Directions:
1. According to the EVE economy post, why is the economy headed for recession rather than spiraling out of control? Answer in one to three sentences.
2. Write the next part of the EVE economy post, picking up after the bullet point on Gila prices.

The Economy isn't Broken, and Destruction is not Good

There’s a lot of poorly-informed opinion floating around the forums (and apparently at CCP HQ) lately, about how the economy is broken, loss is meaningless, and what’s needed to fix it is more “destruction of player assets”.

Most people simply re-state their preferences and opinions and the mindset they’ve frozen into over years of opposing anyone who thinks differently than they do. Or in CCP’s case, they just don’t understand good game design and ecosystem approaches, and have no clue what to do except fall back on some outmoded concept from two decades ago in a futile attempt to “reset EVE back to its’ roots”.

Let’s try to balance some of that noise with a quick scan of a few facts:

  • Nov.2020 MER shows that production is heading steadily down, mining is heading down, and except for a few spikes when CCP introduces “cool new make it all explode!” surprises, destruction is heading down. These numbers have been heading down for over a year. Production is at two-thirds of what it was 2 years ago. Trading volumes are also down. This is not an economy spiralling out of control - this is an economy headed for recession.

  • Gila prices have cycled between roughly 180M and 220M ISK for 2 years now, with a few short spikes and slumps driven by speculation and dumping after various news/update events.

Raw data:
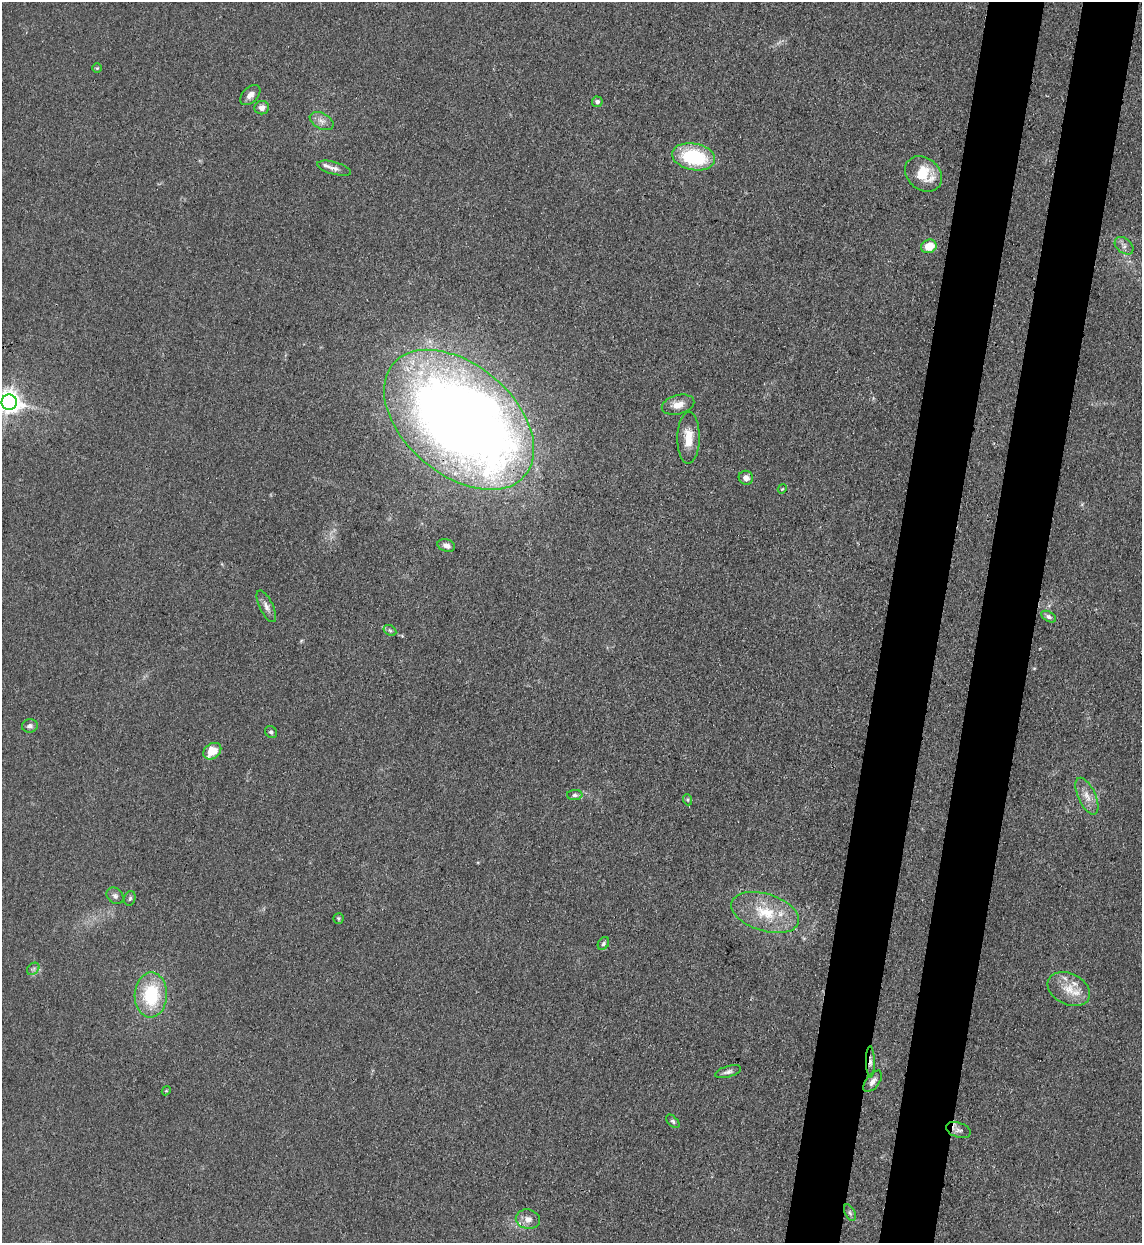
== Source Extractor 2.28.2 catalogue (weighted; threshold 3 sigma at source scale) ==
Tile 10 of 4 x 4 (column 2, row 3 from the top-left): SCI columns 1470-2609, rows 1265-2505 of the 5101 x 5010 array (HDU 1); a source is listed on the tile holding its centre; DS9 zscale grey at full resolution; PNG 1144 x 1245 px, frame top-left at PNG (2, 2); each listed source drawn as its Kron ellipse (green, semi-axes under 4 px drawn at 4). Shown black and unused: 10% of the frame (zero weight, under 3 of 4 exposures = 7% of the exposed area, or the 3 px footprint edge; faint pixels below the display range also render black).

Responses to the exercise:
1. The November 2020 MER shows production, mining and destruction all heading down for over a year, apart from brief spikes. Production is at two-thirds of its level two years earlier, and trading volumes are also down.

2.
  • Multispectrum Shield Hardener II modules, a mainstay in many builds, has been averaging 2.5M ISK over the past 2 years, although in this case it’s a falling trend moving from about 2.8M to 2.2M over that period.

  • Multispectrum Energized Membrane II, another mainstay, has cycled around the 700M ISK point, although in this case the recent trends have been slightly more up than down.

  • Ravens cycled around 140M, trending downwards, until the recent market changes altered the way trades are posted, and then the current poverty campaign, pushing prices to 250M ISK and upwards. Dominixes were similar, cycling around 150M ISK until 2020’s “kill the economy” initiatives have sent it to 250M and upwards.

Making losses, ships and the items players need to engage in combat more expensive and hard to get, is not going to stimulate the economy, nor is it going to force players to endure even greater risk of loss in combat with each other. It’s not ‘fixing’ anything.

Here’s the actual issue: There’s a lot of ISK and resources cycling around the game, and that’s because the design of EVE says “losses are expensive and you need to have resources to cover them. So build lots and lots of resources and then you can afford any loss that occurs”. So of course, players hook up the best farming operations they can, and proceed to amass great resources against those potential losses. Partially because humans are naturally wired to gather resources, and partially because CCP’s main initiatives over the past decades have been in resource control (Null Sov, Rorqs, PvE farming with drones/caps/supers) and NOT in combat encouragement.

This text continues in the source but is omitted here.